(Document layout analysis data)
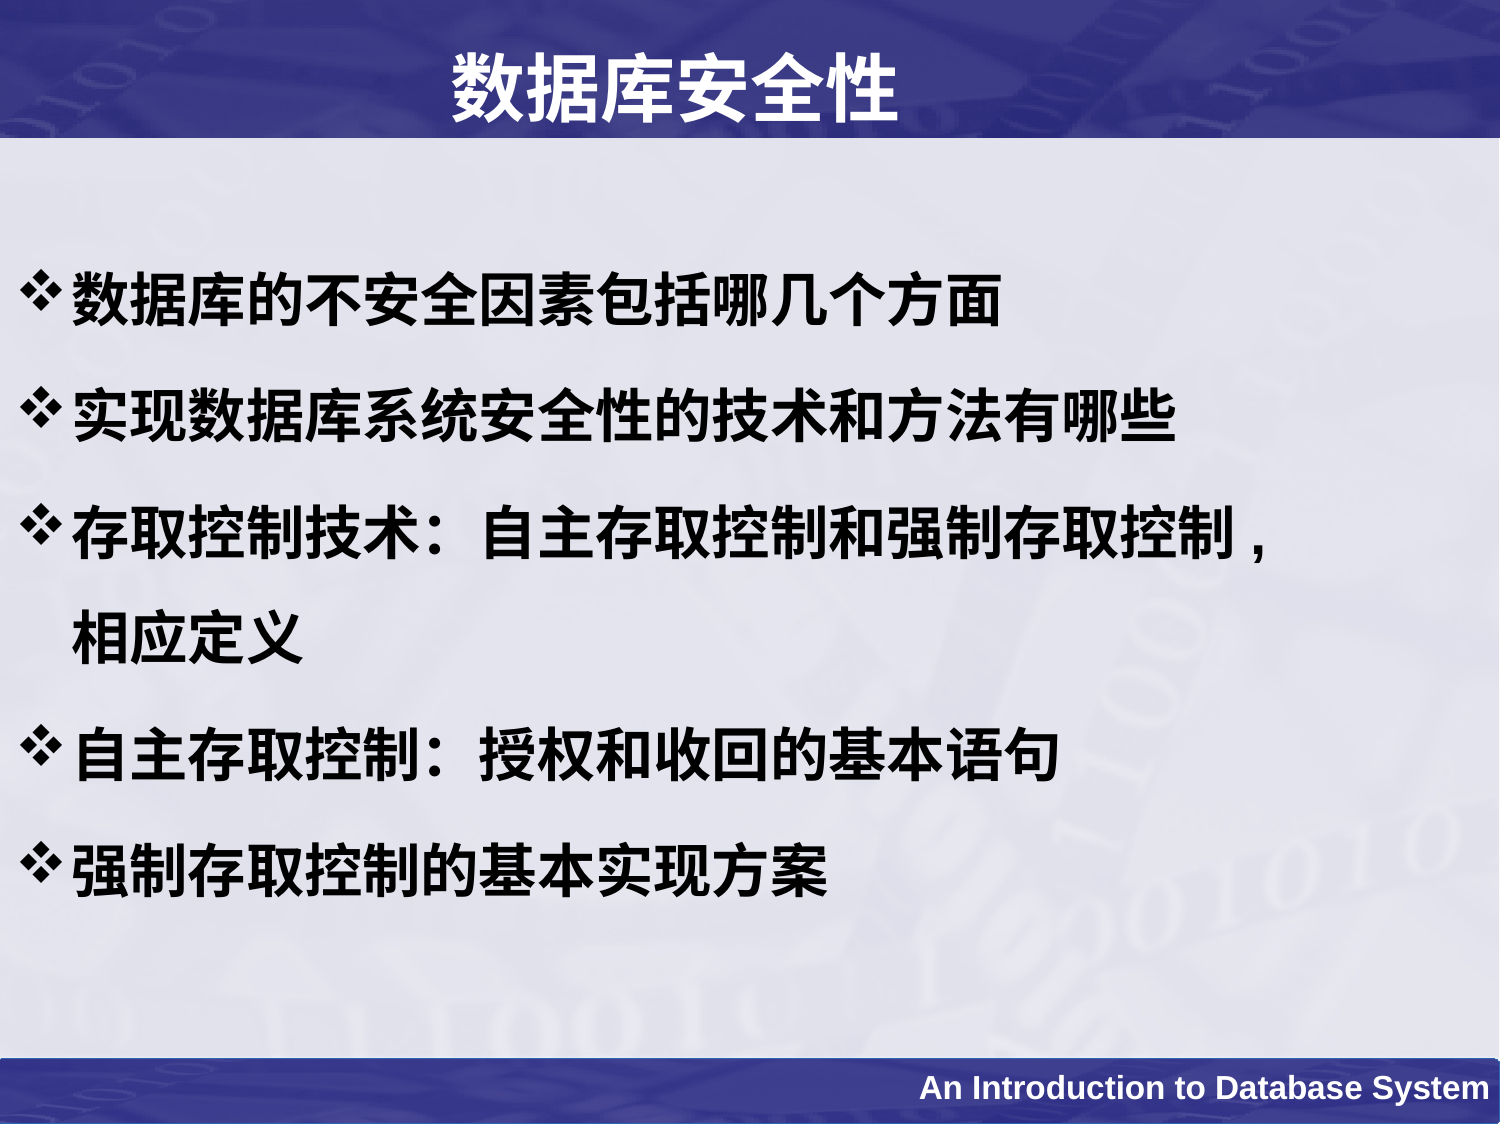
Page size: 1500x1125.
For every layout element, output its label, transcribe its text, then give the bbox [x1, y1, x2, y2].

text_box [856, 1046, 1447, 1100]
title 数据库安全性 [0, 0, 1351, 181]
list 数据库的不安全因素包括哪几个方面 实现数据库系统安全性的技术和方法有哪些 存取控制技术：自主存取控制和强制存取控制,相应定义 自主存取控制：授权和收回的基本语句 强制存取控制的基本实现方案 [0, 220, 1347, 988]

DIRECTIONS FOR THIS TASK: Your answer must be the lines from the one with "For every layout" through the last line of the data, repeated exactly and with nothing else.

SOLUTION BELOW:
For every layout element, output its label, transcribe its text, then give the bbox [x1, y1, x2, y2].

text_box [856, 1046, 1447, 1100]
title 数据库安全性 [0, 0, 1351, 181]
list 数据库的不安全因素包括哪几个方面 实现数据库系统安全性的技术和方法有哪些 存取控制技术：自主存取控制和强制存取控制,相应定义 自主存取控制：授权和收回的基本语句 强制存取控制的基本实现方案 [0, 220, 1347, 988]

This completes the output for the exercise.